El día en que me despedí de Meursault

Resacas

el-extranjero

A Albert Camus

Hoy ha sido el día más caluroso del año. Meursault se asoma al balcón a contemplar a los paseantes. Un domingo como cualquier otro. Un domingo como cualquier martes o jueves, no para Meursault que trabaja en una oficina. Sus fines de semana son distintos a los míos. Para él significan un cambio en la rutina, aunque no escapen a la rutina de los fines de semana. Casi no habla. Nos limitamos a fumar.

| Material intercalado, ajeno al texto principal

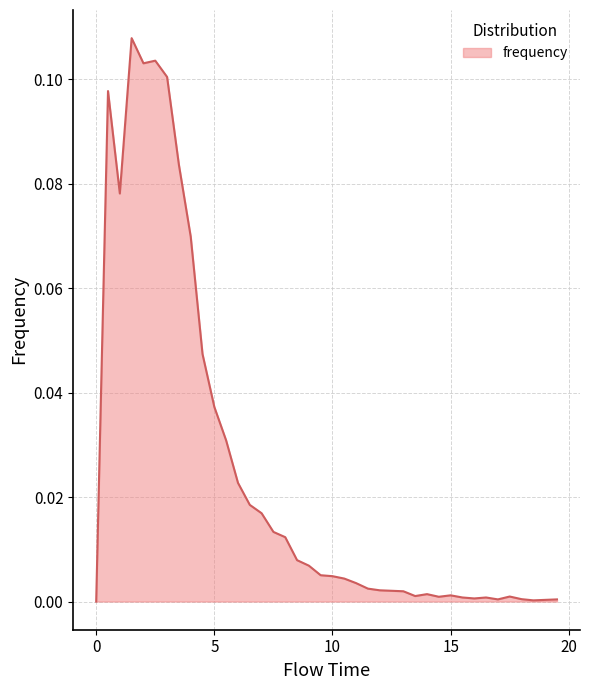

How many lines are shown in the chart?

1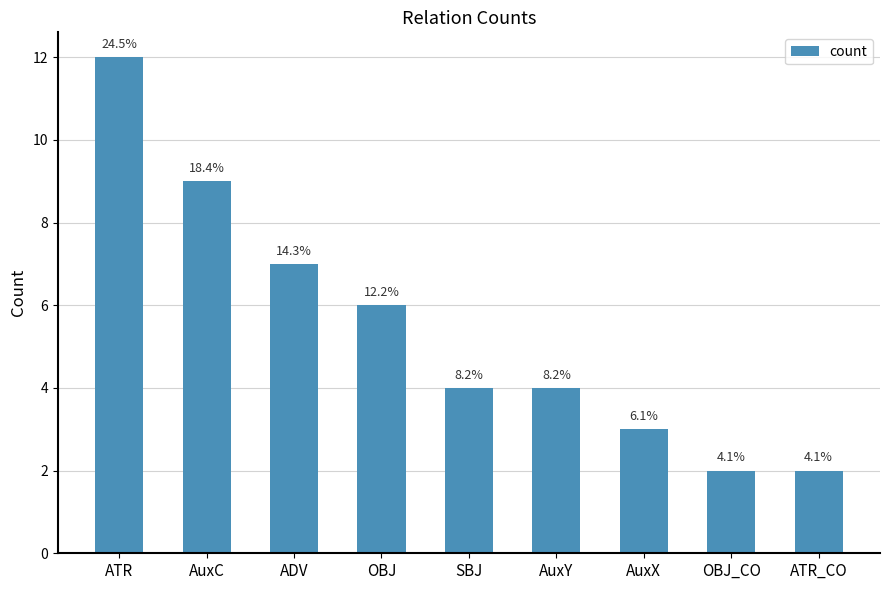

What position from the left is ATR?

1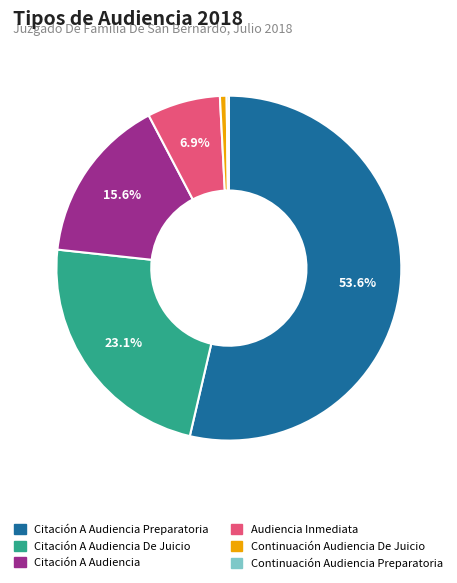

Which category has the biggest portion of the pie?

Citación A Audiencia Preparatoria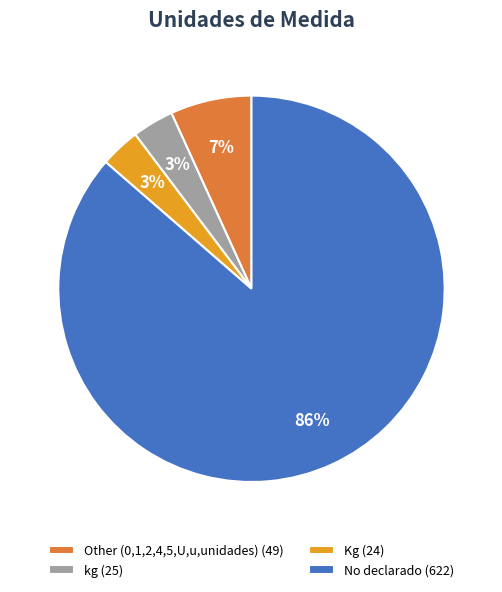

What percentage is the kg slice, to the nearest percent?

3%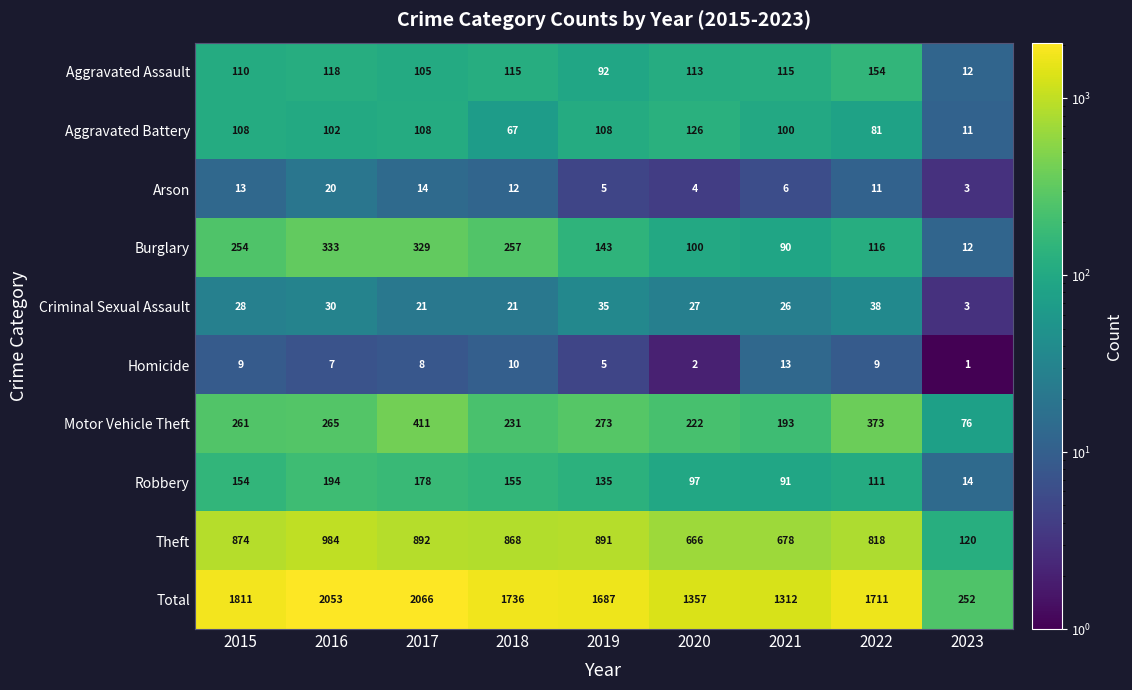

Is the value of Aggravated Battery at 2015 greater than the value of Aggravated Assault at 2019?

Yes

Sé que ayer ha enterrado a su madre. ¿O ha sido el viernes? Lo sé porque vi un brazal negro sobre la silla. Le pregunté. “Mamá”, me dijo. Quiere que me largue. Ha vuelto a salir al balcón y se ha puesto a susurrar. Si no supiera que no cree en Dios pensaría que está rezando. “Me largo”, le digo. No me escucha. Igual me paro y salgo a la calle. Me mira desde el balcón y como si no me viera me tira una cajetilla, más bien la deja caer. Lo conozco. Es su forma de agradecer por el ventilador. Un viejo ventilador que ya no necesito porque me largo para siempre de este calor agobiante. Porque no carece de tacto se mete a su cuarto. Me agacho a recoger la cajetilla, medio vacía, y la guardo en un bolsillo de mi camisa. Es un buen tipo, aunque a veces me produce vértigo. No lo veré más. No nos echaremos de menos. Uno acaba por acostumbrarse a cualquier cosa. Estoy seguro que las aspas de ese ventilador no darán siquiera una vuelta. No lo imagino molestándose en enchufar el maldito trasto. Peor para él. Yo cumplí.

Conocí a Meursault hace años. Cuando vivía con su madre. El maldito Meursault no abre la boca así te estés muriendo del aburrimiento. A su madre le daba lo mismo. Permanecía tan callada como él. Nunca la escuché decir palabra. Y la única vez que Meursault me habló dos minutos seguidos fue para contarme algo sobre su padre. Que había ido una vez a ver una ejecución. Que después de eso no había vuelto a ser el mismo. Supongo que un espectáculo así le cambia la vida a cualquiera. A no ser que tengas una piedra en lugar de corazón. Algo me dijo Meursault que se me quedó grabado. Le pregunté qué se sentiría estar en el lugar del sentenciado. Al hijo’eputa no le intrigaba en lo más mínimo qué se sentiría ser el sentenciado. Le intrigaba qué se sentiría ser la guillotina. Estoy feliz de irme de este infierno. Lo digo por el calor.

Tomo el ómnibus a la playa. Es parte del ritual. Me despido. El ómnibus está lleno de árabes. Me dan mala espina. Trato de no mirarlos, así evito peleas. A Meursault le da lo mismo que seas árabe o chino, te trata con igual indiferencia. Su indiferencia me produce vértigo. No puede ser que nada lo afecte. Excepto el clima. Por eso le dejé el ventilador, sé cuánto puede exasperarlo un día caluroso como hoy. Pero eso le molesta hasta a los perros. No hay que ser muy sensible para sentirse agobiado por el calor. Un recién nacido chilla de molestia. Meursault rechina los dientes.

Recién ahora que piso la arena, me acuerdo de mis lentes para el sol. Mi camisa está llena de bolsillos. En un bolsillo guardo la cajetilla de Meursault. En otro, una pequeña navaja. En otro, un lápiz y hojas. Y en el cuarto bolsillo, los lentes de sol. El mundo es mucho menos hostil detrás de unos lentes oscuros. Los brillos pierden filo. Hasta las aristas se redondean. Pienso en Meursault. No puedo quitármelo de la cabeza. Sería un buen personaje para una novela.

Me apoyo contra una roca. Saco un papel y escribo: “Hoy ha muerto mamá. O quizá ayer. No lo sé”.